======== EXCERPTED TEXT
Nominating and Corporate Governance Committee.  The Nominating and Corporate Governance Committee is responsible for searching for, and recommending to, the Board of Directors potential nominees for director positions, making recommendations to the Board of Directors regarding the size and composition of the Board of Directors and its committees, monitoring the Board of Directors’ effectiveness and developing and implementing the Company’s corporate governance procedures and policies. The Nominating and Corporate Governance Committee held one meeting during fiscal 2008.
 
In selecting candidates for the Board of Directors, the Nominating and Corporate Governance Committee begins by determining whether the incumbent directors whose terms expire at the annual meeting of stockholders desire and are qualified to continue their service on the Board of Directors. The Board of Directors is of the view that the continuing service of qualified incumbents promotes stability and continuity in the boardroom, giving the Company the benefit of the familiarity and insight into the Company’s affairs that its directors have accumulated during their tenure, while contributing to the Board of Directors’ ability to work as a collective body. Accordingly, it is the policy of the Nominating and Corporate Governance Committee, absent special circumstances, to nominate qualified incumbent directors who continue to satisfy the Nominating and Corporate Governance Committee’s criteria for membership on the Board of Directors and whom the Nominating and Corporate Governance Committee believes will continue to make important contributions to the Board of Directors and who consent to stand for re-election and, if re-elected, to continue their service on the Board of Directors.
 
If there are positions on the Board of Directors for which the Nominating and Corporate Governance Committee will not be re-nominating an incumbent director, or if there is a vacancy on the Board of Directors, the Nominating and Corporate Governance Committee will solicit recommendations for nominees from persons whom the Nominating and Corporate Governance Committee believes are likely to be familiar with qualified candidates, including members of the Board of Directors and senior management of the Company. The Nominating and Corporate Governance Committee may also engage a search firm to assist in the identification of qualified candidates.
================
======== DATA LISTING
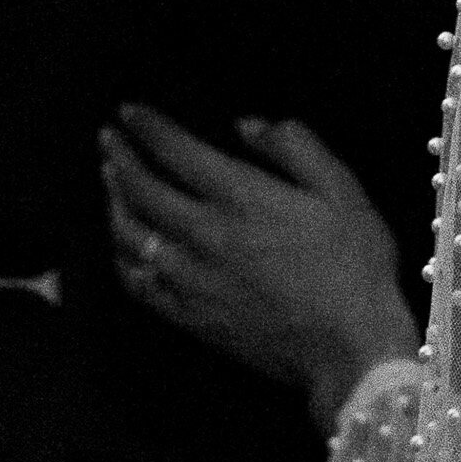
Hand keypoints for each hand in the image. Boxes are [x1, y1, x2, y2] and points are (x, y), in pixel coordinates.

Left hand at [100, 106, 419, 434]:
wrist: (350, 350)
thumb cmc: (354, 265)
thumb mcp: (342, 191)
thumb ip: (294, 148)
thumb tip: (247, 125)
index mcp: (240, 198)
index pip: (176, 152)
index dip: (148, 128)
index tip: (129, 111)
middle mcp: (204, 234)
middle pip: (142, 190)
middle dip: (119, 158)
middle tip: (106, 137)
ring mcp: (190, 280)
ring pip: (131, 236)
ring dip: (113, 203)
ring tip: (109, 181)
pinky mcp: (189, 317)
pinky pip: (138, 283)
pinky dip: (123, 257)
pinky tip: (123, 245)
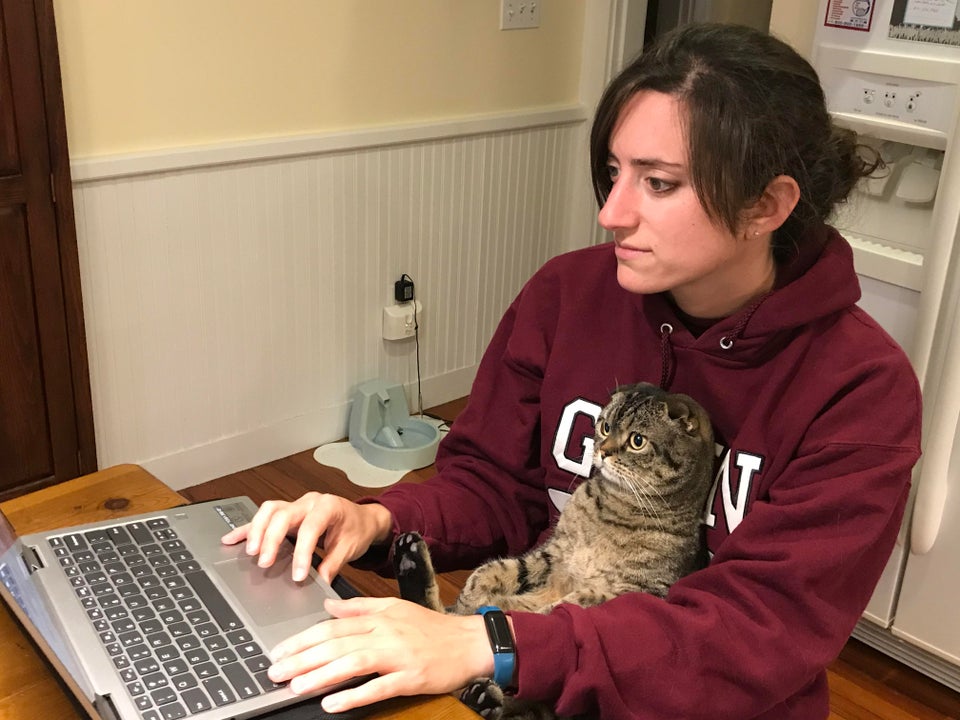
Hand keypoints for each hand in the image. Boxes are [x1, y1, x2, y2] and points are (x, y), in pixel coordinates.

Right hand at [220, 492, 392, 582]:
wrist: (363, 518)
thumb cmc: (357, 528)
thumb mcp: (350, 548)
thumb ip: (333, 565)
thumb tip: (318, 584)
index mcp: (328, 507)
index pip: (310, 528)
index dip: (302, 552)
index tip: (298, 575)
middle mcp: (309, 502)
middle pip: (283, 514)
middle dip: (271, 538)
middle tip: (264, 562)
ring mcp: (296, 505)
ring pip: (269, 510)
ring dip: (257, 530)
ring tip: (250, 552)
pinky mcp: (287, 513)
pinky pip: (264, 517)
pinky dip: (248, 528)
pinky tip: (232, 539)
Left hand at [267, 597, 495, 712]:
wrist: (470, 642)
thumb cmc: (432, 628)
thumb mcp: (395, 609)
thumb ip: (360, 607)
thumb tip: (328, 606)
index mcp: (379, 617)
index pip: (333, 626)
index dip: (303, 638)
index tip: (279, 650)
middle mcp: (385, 633)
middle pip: (337, 643)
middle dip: (302, 658)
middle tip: (274, 671)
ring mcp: (398, 655)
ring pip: (352, 662)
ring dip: (320, 675)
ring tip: (294, 686)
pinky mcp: (411, 677)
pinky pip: (378, 687)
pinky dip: (354, 695)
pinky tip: (332, 703)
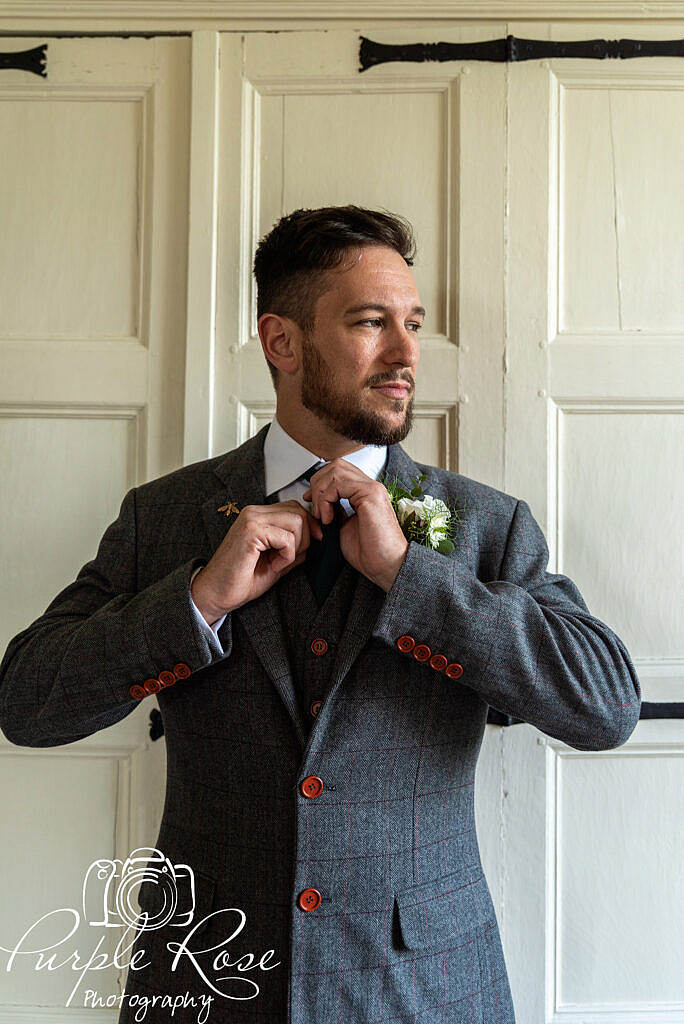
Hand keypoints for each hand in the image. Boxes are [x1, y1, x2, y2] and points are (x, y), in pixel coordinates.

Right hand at [190, 500, 323, 620]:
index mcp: (258, 515)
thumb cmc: (241, 579)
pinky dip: (287, 555)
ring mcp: (251, 520)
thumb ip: (294, 546)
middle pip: (299, 512)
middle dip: (305, 538)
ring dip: (295, 547)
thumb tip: (317, 536)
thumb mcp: (277, 561)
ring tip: (278, 562)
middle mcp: (254, 512)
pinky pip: (287, 538)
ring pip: (297, 521)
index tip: (310, 546)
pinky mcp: (251, 532)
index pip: (295, 508)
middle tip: (288, 559)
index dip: (309, 527)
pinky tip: (272, 565)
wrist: (216, 593)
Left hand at [302, 459, 408, 591]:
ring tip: (322, 514)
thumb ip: (334, 510)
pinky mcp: (371, 494)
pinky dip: (326, 499)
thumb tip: (319, 502)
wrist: (386, 565)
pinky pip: (339, 483)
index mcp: (365, 493)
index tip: (310, 500)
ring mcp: (372, 488)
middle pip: (335, 465)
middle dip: (317, 483)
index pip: (338, 471)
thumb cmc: (369, 552)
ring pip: (335, 470)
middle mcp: (370, 486)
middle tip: (314, 506)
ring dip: (320, 492)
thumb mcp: (343, 526)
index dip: (320, 482)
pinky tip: (328, 518)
================
## BRIEF 1
According to the governance excerpt, how many meetings did the Nominating and Corporate Governance Committee hold during fiscal 2008?
## BRIEF 2
In the governance excerpt, write out the passage from "Nominating and Corporate Governance Committee.  The" to "during fiscal 2008.", substituting "fiscal 2009" for "fiscal 2008".
## BRIEF 3
Render this sentence from the governance excerpt in Spanish: "The Nominating and Corporate Governance Committee may also engage a search firm to assist in the identification of qualified candidates."
The stored data entries have no connection to the governance excerpt.

## EXPECTED ANSWER 1
One meeting.

## EXPECTED ANSWER 2
Nominating and Corporate Governance Committee.  The Nominating and Corporate Governance Committee is responsible for searching for, and recommending to, the Board of Directors potential nominees for director positions, making recommendations to the Board of Directors regarding the size and composition of the Board of Directors and its committees, monitoring the Board of Directors’ effectiveness and developing and implementing the Company’s corporate governance procedures and policies. The Nominating and Corporate Governance Committee held one meeting during fiscal 2009.

## EXPECTED ANSWER 3
El Comité de Nominaciones y Gobierno Corporativo también podrá contratar una empresa de búsqueda para que ayude a identificar candidatos calificados.